Although U.S. productivity did increase greatly during the 1920s and economic output also increased, the boom itself was unsustainable. What often confuses people about this boom, however, is that according to government statistics, consumer prices actually fell slightly. That fact is held as “proof” that there was no inflation during the 1920s. Yet, if we see inflation as the expansion of the stock of money, there is no confusion. During the 1920s, output increased at a level that outstripped some of the effects of the expansion of money.
By the fall of 1929, however, the frenzied pace of the stock exchanges could not be continued and in October of that year, the market crashed. That part is understood by all historians; however, the aftermath of the crash is where the confusion begins.
Hoover’s response to the crash
As stated before, the typical explanation of the Great Depression is that Herbert Hoover was a staunch believer in laissez faire and that he refused to involve the government in trying to stem the downward cycle in the economy. While Hoover did oppose direct relief to individuals, nonetheless he intervened in a way that no U.S. government had done in previous economic downturns.
This point is important, because the standard description of the “laissez-faire” Hoover is a falsification of what really happened, and plays to government activists such as Greider and Krugman who hold that only rigid state control can provide long-term prosperity. As Rothbard and others have noted, Hoover was a prominent progressive, not a proponent of free markets. Writes Rothbard,
Herbert Clark Hoover was very much the “forward-looking” politician. We have seen that Hoover pioneered in attempts to intimidate investment bankers in placing foreign loans. Characteristic of all Hoover’s interventions was the velvet glove on the mailed fist: i.e., the businessmen would be exhorted to adopt “voluntary” measures that the government desired, but implicit was the threat that if business did not “volunteer” properly, compulsory controls would soon follow.

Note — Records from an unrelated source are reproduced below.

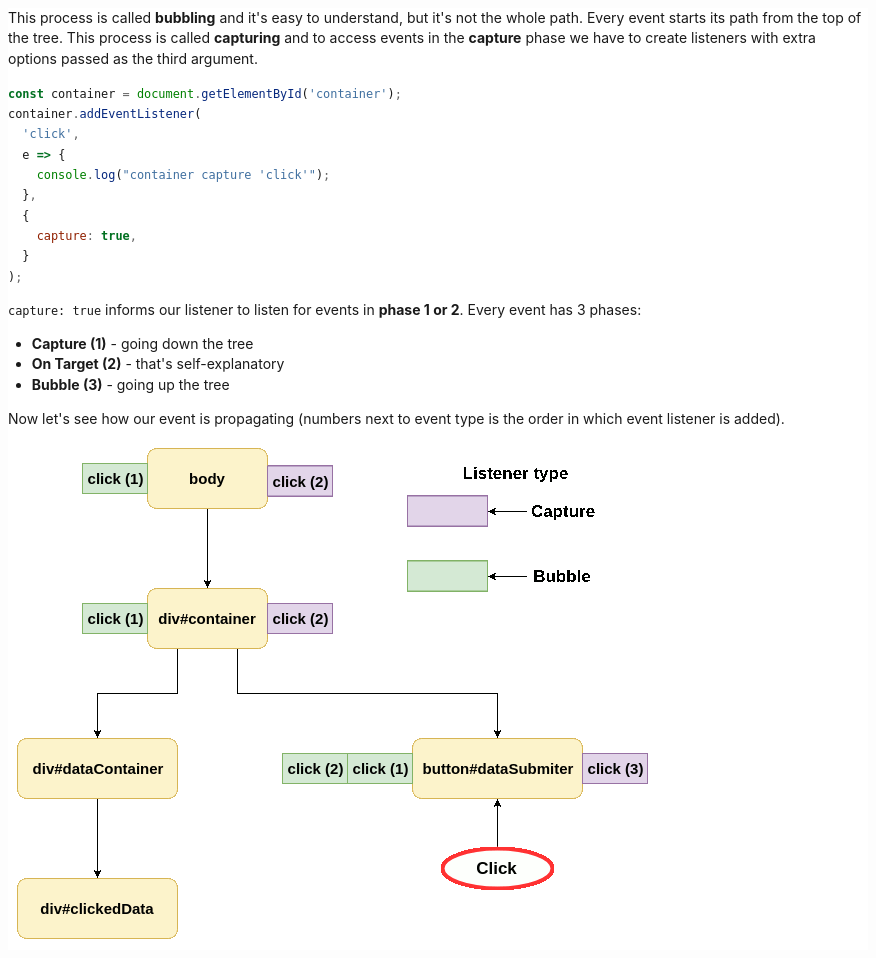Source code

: This process is called **bubbling** and it's easy to understand, but it's not the whole path. Every event starts its path from the top of the tree. This process is called **capturing** and to access events in the **capture** phase we have to create listeners with extra options passed as the third argument.

```javascript
const container = document.getElementById('container');
container.addEventListener(
  'click',
  e => {
    console.log("container capture 'click'");
  },
  {
    capture: true,
  }
);
```

`capture: true` informs our listener to listen for events in **phase 1 or 2**. Every event has 3 phases:

- **Capture (1)** - going down the tree
- **On Target (2)** - that's self-explanatory
- **Bubble (3)** - going up the tree

Now let's see how our event is propagating (numbers next to event type is the order in which event listener is added).

![Object](./capture.gif)
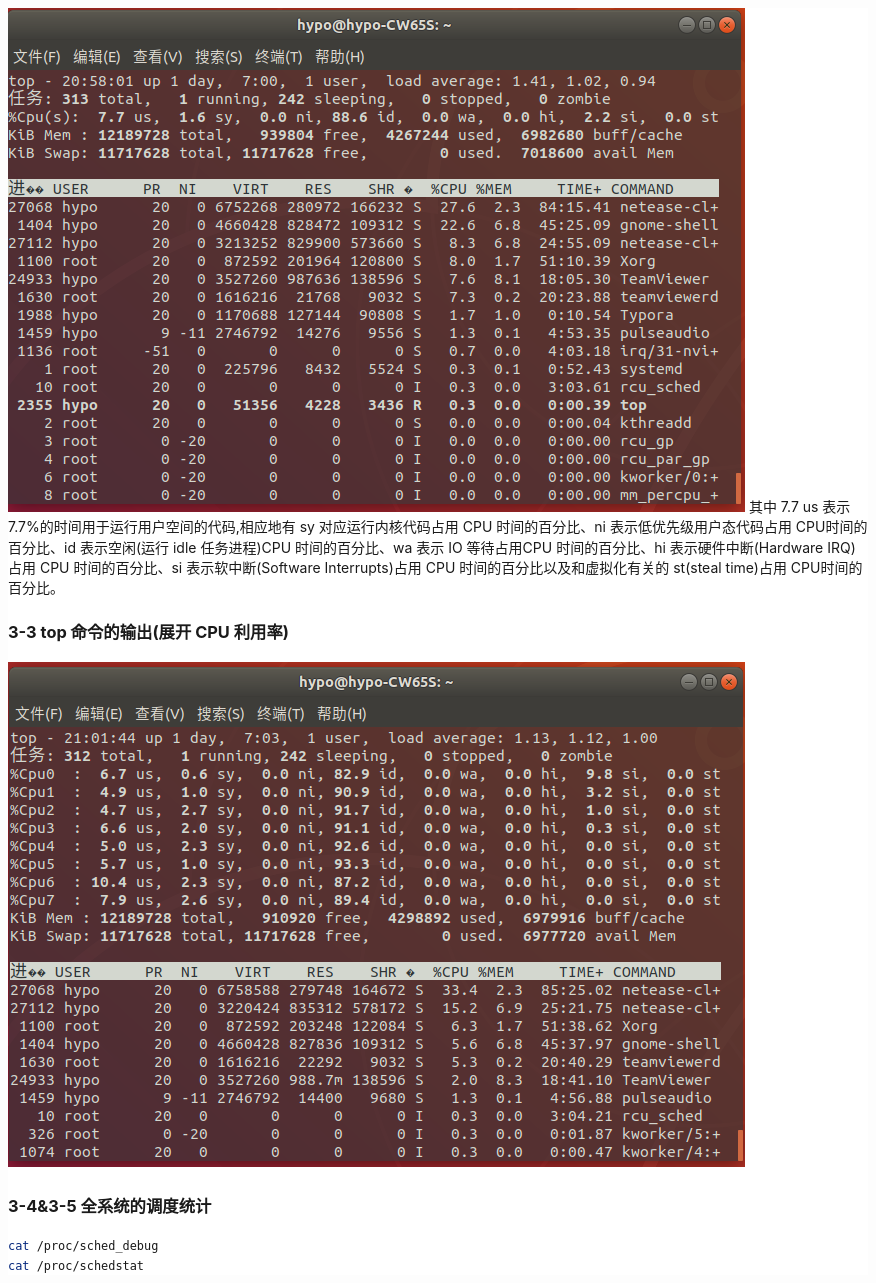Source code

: ![image](./record/pic/3-2.png)
其中 7.7 us 表示 7.7%的时间用于运行用户空间的代码,相应地有 sy 对应运行内核代码占用 CPU 时间的百分比、ni 表示低优先级用户态代码占用 CPU时间的百分比、id 表示空闲(运行 idle 任务进程)CPU 时间的百分比、wa 表示 IO 等待占用CPU 时间的百分比、hi 表示硬件中断(Hardware IRQ)占用 CPU 时间的百分比、si 表示软中断(Software Interrupts)占用 CPU 时间的百分比以及和虚拟化有关的 st(steal time)占用 CPU时间的百分比。
### 3-3 top 命令的输出(展开 CPU 利用率)
![image](./record/pic/3-3.png)
### 3-4&3-5 全系统的调度统计
```bash
cat /proc/sched_debug
cat /proc/schedstat
```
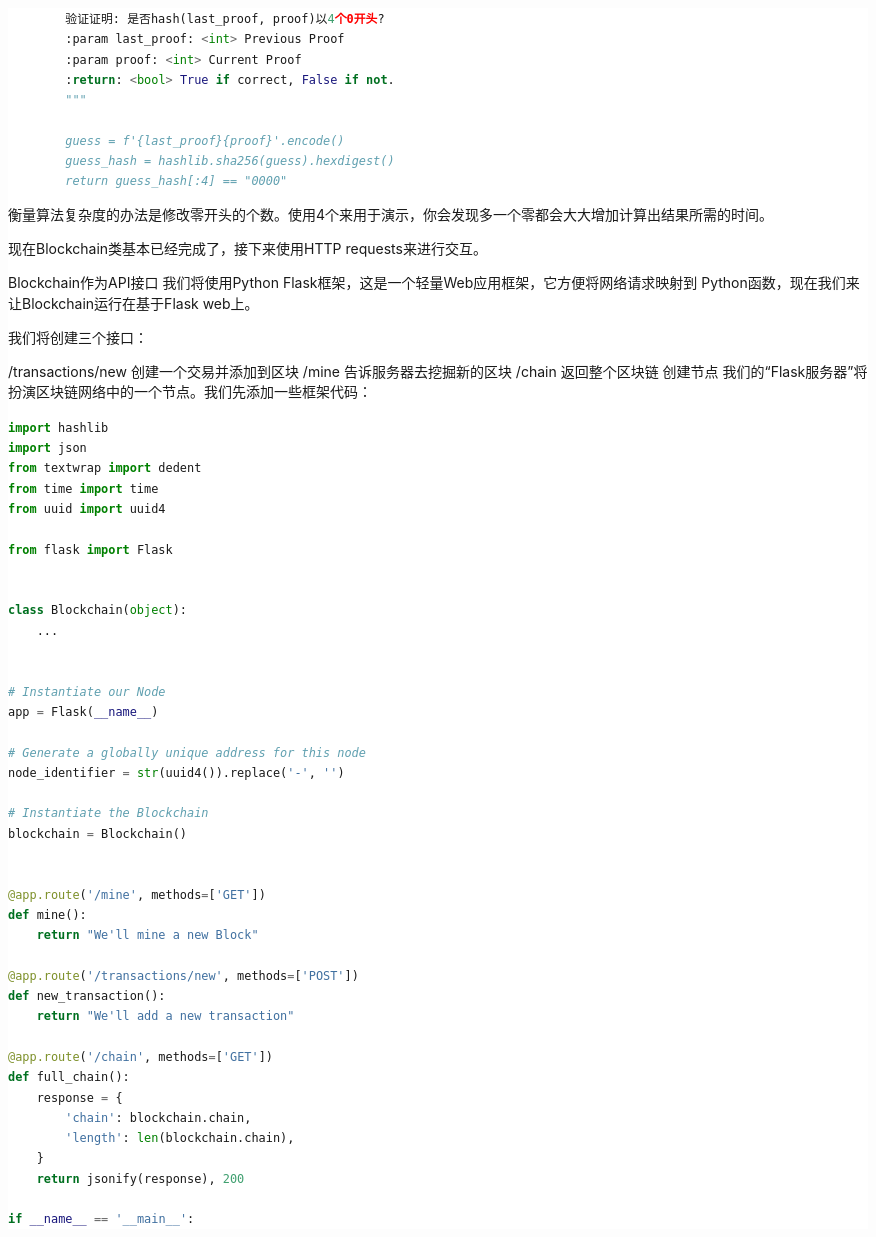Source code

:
 ```python
        验证证明: 是否hash(last_proof, proof)以4个0开头?
        :param last_proof: <int> Previous Proof
        :param proof: <int> Current Proof
        :return: <bool> True if correct, False if not.
        """

        guess = f'{last_proof}{proof}'.encode()
        guess_hash = hashlib.sha256(guess).hexdigest()
        return guess_hash[:4] == "0000"
```
衡量算法复杂度的办法是修改零开头的个数。使用4个来用于演示，你会发现多一个零都会大大增加计算出结果所需的时间。

现在Blockchain类基本已经完成了，接下来使用HTTP requests来进行交互。

Blockchain作为API接口
我们将使用Python Flask框架，这是一个轻量Web应用框架，它方便将网络请求映射到 Python函数，现在我们来让Blockchain运行在基于Flask web上。

我们将创建三个接口：

/transactions/new 创建一个交易并添加到区块
/mine 告诉服务器去挖掘新的区块
/chain 返回整个区块链
创建节点
我们的“Flask服务器”将扮演区块链网络中的一个节点。我们先添加一些框架代码：
```python
import hashlib
import json
from textwrap import dedent
from time import time
from uuid import uuid4

from flask import Flask


class Blockchain(object):
    ...


# Instantiate our Node
app = Flask(__name__)

# Generate a globally unique address for this node
node_identifier = str(uuid4()).replace('-', '')

# Instantiate the Blockchain
blockchain = Blockchain()


@app.route('/mine', methods=['GET'])
def mine():
    return "We'll mine a new Block"
  
@app.route('/transactions/new', methods=['POST'])
def new_transaction():
    return "We'll add a new transaction"

@app.route('/chain', methods=['GET'])
def full_chain():
    response = {
        'chain': blockchain.chain,
        'length': len(blockchain.chain),
    }
    return jsonify(response), 200

if __name__ == '__main__':
```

When Hoover returned to the United States after the war and a long stay abroad, he came armed with a suggested “Reconstruction Program.” Such programs are familiar to the present generation, but they were new to the United States in that more innocent age. Like all such programs, it was heavy on government planning, which was envisaged as “voluntary” cooperative action under “central direction.” The government was supposed to correct “our marginal faults” — including undeveloped health and education, industrial waste, the failure to conserve resources, the nasty habit of resisting unionization, and seasonal unemployment. Featured in Hoover’s plan were increased inheritance taxes, public dams, and, significantly, government regulation of the stock market to eliminate “vicious speculation.” Here was an early display of Hoover’s hostility toward the stock market, a hostility that was to form one of the leitmotifs of his administration. Hoover, who to his credit had never pretended to be the stalwart of laissez-faire that most people now consider him, notes that some denounced his program as “radical” — as well they might have.
So “forward-looking” was Hoover and his program that Louis Brandeis, Herbert Croly of The New Republic, Colonel Edward M. House, Franklin D. Roosevelt, and other prominent Democrats for a while boomed Hoover for the Presidency.
Progressives long had been hostile to free markets and proposed programs that combined government ownership of some industries (such as railroads and electric-power companies) and other industries to be organized in a series of cartels. Their first success had come during World War I, in which the government took over operations (and had de facto ownership) of the railroads, while the industries deemed vital to the war effort were cartelized for the duration of the conflict.